This month marks the two-year anniversary of That’s Classic!, and I can’t help but reflect on my relationship with this blog. Over the past two years, I’ve dug through old literature textbooks, piles of literary handouts, and the bowels of my bookcase to bring you what I think are some of the most interesting and noteworthy classic stories. Most of those stories I “discovered” in high school and college English classes, while some I truly did discover on my own. Each discovery came with its own epiphany: the knowledge that I had uncovered some great and sacred story of old. I started this blog with the same amount of passion and joy that I had every time I encountered one of those classics.
I confess that over the past year I haven’t come to the keyboard with the same zeal and enthusiasm I had during the first year of That’s Classic! It isn’t that I love classics any less (I don’t think that’s even possible!), or that I find this blog a chore. Rather, it’s more like I feel that I can’t share allthe best of literature with you because, when I created the “guidelines” for my blog, I limited myself too much. Basically, what it comes down to is that I limited what can be “classic” by the year in which the story was written.

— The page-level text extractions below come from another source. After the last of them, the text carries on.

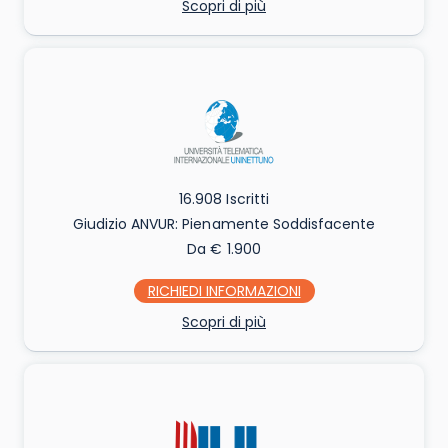
Scopri di più
16.908 Iscritti
Giudizio ANVUR: Pienamente Soddisfacente
Da € 1.900
RICHIEDI INFO
Scopri di più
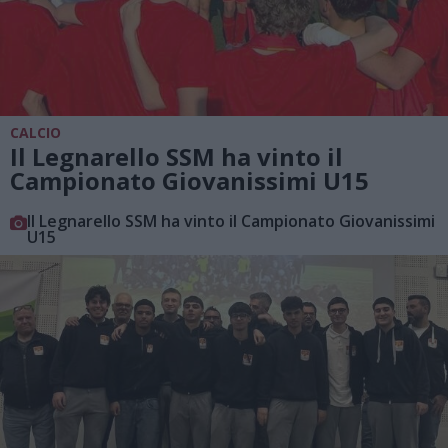
CALCIO
Il Legnarello SSM ha vinto il
Campionato Giovanissimi U15
Il Legnarello SSM ha vinto il Campionato Giovanissimi
U15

When I started this blog two years ago, I had it in my head that nothing after 1960–or 1970 at the latest–could be included on this site as a Story of the Month. I felt that those stories were still in their infancy, that they hadn’t “stood the test of time,” as I felt all classics must do. But many a time I found myself trying to decide on a Story of the Month, and my mind kept gravitating toward certain titles that, by their dates, were not eligible. What about Bastard out of Carolina by Dorothy Allison, published in 1992? Or Tim O’Brien’s The Things They Carried, 1990? Or Drownby Junot Díaz, 1996? I was excluding all of those exemplary works simply because they were published after my arbitrary cut-off date of 1970.
These three novels, for example, all have the same fresh and timeless concepts as “tried and true” stories that were written in the 1500s, 1600s, 1700s, 1800s, and early 1900s. They are well-written, with interesting plots and strong characters. They are creative, original works that explore and examine the human condition. So just because an author is still living means that their work can’t enter the canon of classic literature? That’s a pretty steep thing to say. And that certainly is not what I’m trying to say with That’s Classic!
So here is what that means for me: I vow to introduce new (and by “new” I mean post-1970 literature) to this blog. I promise to give them the same value and importance on That’s Classic! as I have for any other work of literature.
And here is what this all means for you: You can rest assured that when you visit That’s Classic! that you will learn about great stories that are invaluable to the literary community, that are written in the tradition of the classic literature. And, if you will be so bold as to follow me here, we can all start to award newer stories the ultimate literary term of merit: classic.